Warning for arthritis drugs from Pfizer, AbbVie and Lilly

Pfizer's Xeljanz is one of the company's top-selling medicines, widely used for rheumatoid arthritis and three other inflammatory conditions. 

So it was notable news when, in late January, Pfizer said a large safety study found patients taking the drug were more commonly affected by major heart complications and cancer than those who received another type of drug.

The results raised alarm bells, including at the FDA, which has since pushed back decisions to expand approvals for drugs from AbbVie and Eli Lilly that work the same way as Xeljanz. In its announcement of the latest delay, AbbVie said the regulator had cited an ongoing review of data from Pfizer's safety study. 

The concern over side effects linked to the drugs, known collectively as JAK inhibitors, isn't the first safety red flag. All carry the FDA's strictest warning for the risk of serious infection, malignancy and blood clots. 

Analysts expect a new warning label as the most likely outcome of the FDA's review, but other options, including limiting certain drugs to lower doses, could be possible, albeit less likely. 

Several other JAK approval decisions are expected in July and September, meaning more delays might be forthcoming.

The advisory committee meeting on Fibrogen's anemia drug

Much has changed since last year when FibroGen first sought FDA approval of roxadustat, an anemia pill for people with chronic kidney disease that could become the first drug of its kind in the U.S. 

First, the FDA's review of FibroGen's application was delayed from December to March. Then, company executives expressed surprise after the agency revealed plans to consult an advisory committee, pushing a decision back even further and seeding doubt about the drug's prospects.

But the most significant twist came in April, when FibroGen made the stunning disclosure that cardiovascular safety data it had touted in press releases and medical conferences since 2019 — numbers used to claim roxadustat was as good or better than injectable drugs or placebo at reducing heart risk — were misleading. 

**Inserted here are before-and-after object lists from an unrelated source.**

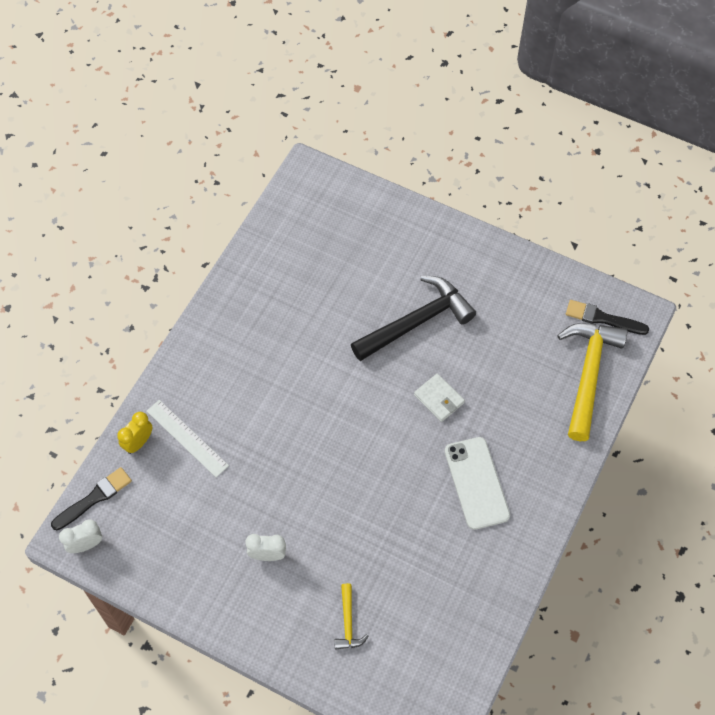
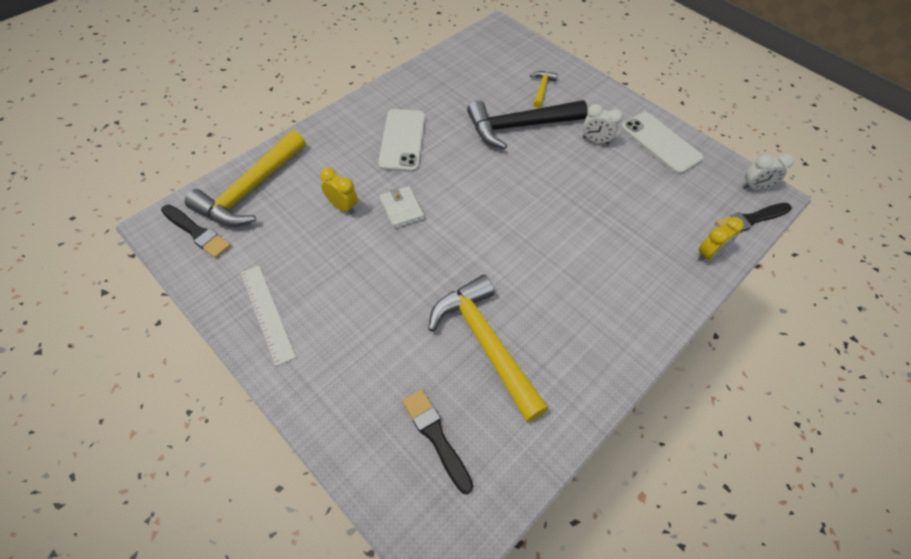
camera: 165 degrees left, 5 degrees down
(187, 438) = (658, 244): white ruler -> white ruler (267, 313)
(192, 577) = (660, 143): none -> white phone
(320, 300) = (485, 343): none -> yellow hammer
(334, 229) = (436, 436): none -> black brush
(416, 322) = (388, 286): black hammer -> black hammer (519, 126)
(494, 384) = (342, 206): none -> yellow clock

FibroGen updated the results, and executives argued there was "no change" in the drug's efficacy data and stressed confidence in its safety. Since then, FibroGen won a key endorsement as Europe's drug regulator recommended approval. But the FDA advisory committee meeting represents the company's stiffest test yet, as FibroGen's data are set to be publicly scrutinized by FDA scientists and outside experts. 

Geoffrey Porges, an analyst at SVB Leerink, wrote recently he expects votes supporting the drug's use in both potential indications — chronic kidney disease patients who are or aren't on dialysis — along with "cautionary language" in the drug's label.

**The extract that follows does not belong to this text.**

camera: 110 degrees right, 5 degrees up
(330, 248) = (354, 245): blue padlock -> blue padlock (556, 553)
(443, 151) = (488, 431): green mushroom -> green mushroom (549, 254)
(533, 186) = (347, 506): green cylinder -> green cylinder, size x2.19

The meeting is set for July 15. The FDA hasn't yet announced a target decision date for FibroGen's drug, though it has set a March 22 deadline to complete a review of a rival treatment from Akebia Therapeutics. 

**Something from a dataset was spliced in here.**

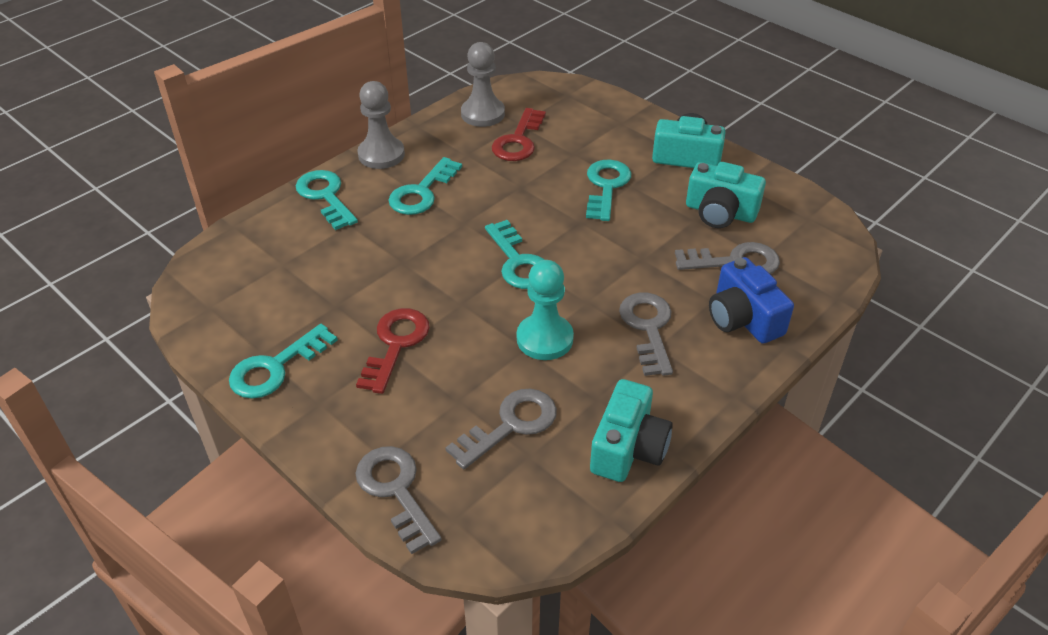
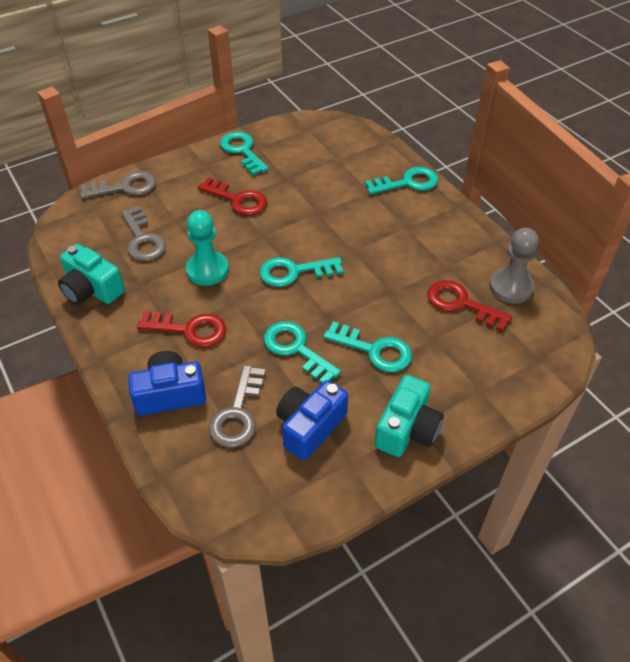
camera: 105 degrees right, 5 degrees up
(381, 155) = (456, 216): grey pawn -> none
(422, 192) = (399, 232): turquoise key -> turquoise key (296, 349)
(648, 328) = (189, 330): grey key -> red key
(720, 212) = (310, 427): turquoise camera -> blue camera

Approval of Provention Bio's diabetes drug

Friday is a critical date for the future of Provention Bio, a small biotech that took a chance on a diabetes drug with a checkered past. 

Three years ago, Proventin bought rights to a drug called teplizumab that had been shelved by Macrogenics and partner Eli Lilly in 2010 after a trial setback in Type 1 diabetes. Academic studies continued, however, and eventually showed signs teplizumab might delay the disease's onset. 

Provention went public with a pitch to prove that benefit, and sought an approval after results from a Phase 2 study showed a 14-day course delayed insulin-dependent, clinical-stage disease in patients who hadn't yet developed symptoms. If approved, the drug would be the first therapy cleared to prevent the disease, at least temporarily.  

But Provention has had a bumpy ride since then. The FDA found "deficiencies" in its approval application and asked for more data, dimming the drug's approval prospects. And while an advisory committee in May recommended approval of teplizumab, the vote was close. Several panel members were concerned about the severe side effects seen with treatment, and recommended a narrower group of patients be eligible for the drug. 

All of which has injected considerable uncertainty into the FDA's imminent decision, which could result in a delay, rejection, or "unexpected approval," SVB Leerink analyst Thomas Smith recently wrote.